#### [Text passage]
________________________________________
You might also think MSVC is silly with its debug mode strings.. But you do have to admit, It did manage to find this bug! And technically the copy constructor is the correct way, even if it might end up being a little slower and would only be noticed in 0.1% of cases.
I am happy I could find a bug and help you improve Angelscript. It appears to also have had a ton of improvements since I first tried it (2.24). Oh that is right. Modfusion (http://newvegas.nexusmods.com/mods/46859) also used Angelscript. I used it for the install scripts (Detects other installed mods, DLC, etc) and to actually alter the mods themselves, as my mod manager actually parsed the entire mod like fallout new vegas would, and then would use Angelscript to call C++ functions to alter the data before writing it back to disk. Thought you might like to hear where Angelscript has turned up! Made installing of some of the other mods I wrote a LOT easier, and made some crazy mod ideas of mine possible, Like scripted replacement of objects in the game (Turning 9000 rocks and bushes into random zombies was fun..)
Also, Feel free to add that wstring version of your string registration function to Angelscript (http://pastebin.com/Zx5kvMfe , based on 2.24's string registration function). between that and setting unicode support in scripts, Angelscript has worked well in a unicode environment... Well, Except for the fact that all your C++ side functions still only take char* strings for function defs and such, so I have to run that WStringToString function on all the strings first before using them in angelscript. But ah well, Angelscript is not the only library I have to do that for and people can live with ASCII only function names if at least the strings they show users can be in unicode.
________________________________________
#### [Supplied material]

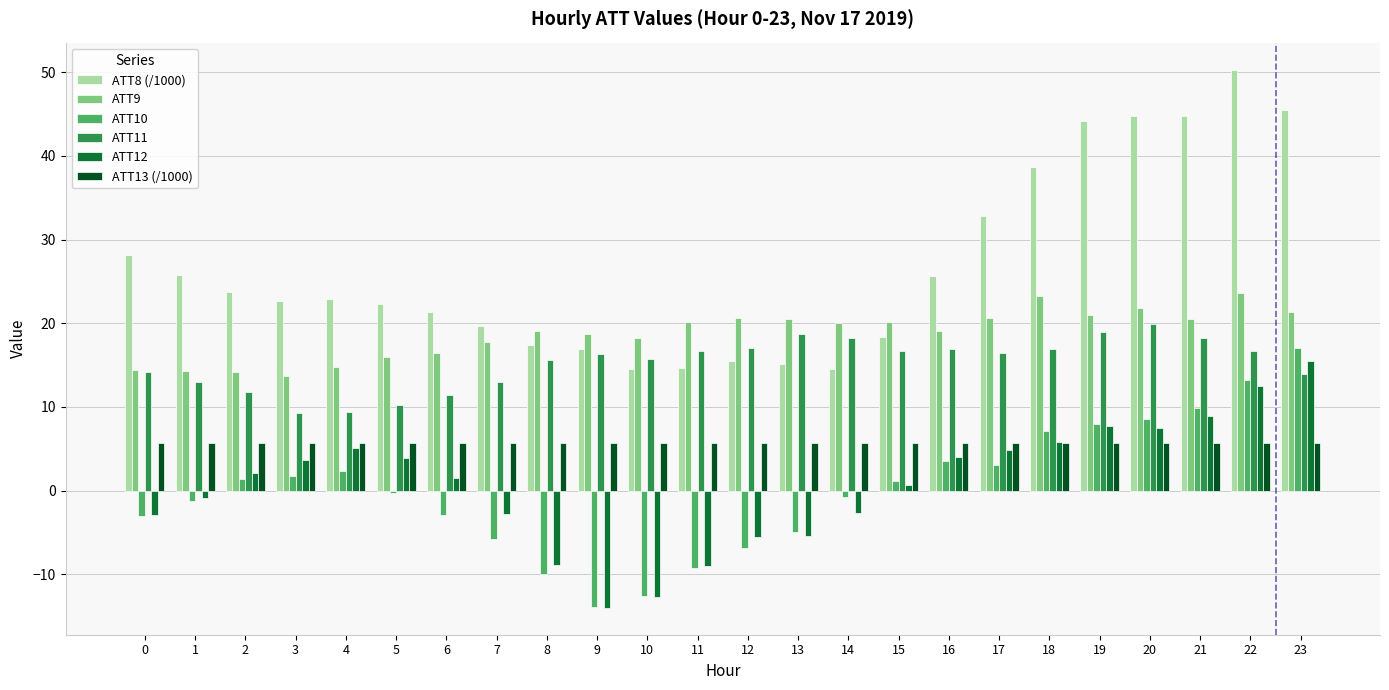

At 6, list the series in order from smallest to largest.

ATT10, ATT12, ATT13 (/1000), ATT11, ATT9, ATT8 (/1000)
________________________________________
#### [Questions to answer]
- a) Reproduce the Angelscript post from the words "I am happy I" through "zombies was fun..)", renaming "mod manager" to "mod loader" throughout. Begin at the words with "I am happy I" and stop after "zombies was fun..)".
- b) Answer these questions about the Angelscript post:
(i) Which version of Angelscript did the writer first try?
(ii) How many rocks and bushes were turned into random zombies?
(iii) Which function does the writer run on strings before using them in Angelscript?

#### [Answers by task]
- a)
I am happy I could find a bug and help you improve Angelscript. It appears to also have had a ton of improvements since I first tried it (2.24). Oh that is right. Modfusion (http://newvegas.nexusmods.com/mods/46859) also used Angelscript. I used it for the install scripts (Detects other installed mods, DLC, etc) and to actually alter the mods themselves, as my mod loader actually parsed the entire mod like fallout new vegas would, and then would use Angelscript to call C++ functions to alter the data before writing it back to disk. Thought you might like to hear where Angelscript has turned up! Made installing of some of the other mods I wrote a LOT easier, and made some crazy mod ideas of mine possible, Like scripted replacement of objects in the game (Turning 9000 rocks and bushes into random zombies was fun..)

- b)
(i) 2.24
(ii) 9000
(iii) WStringToString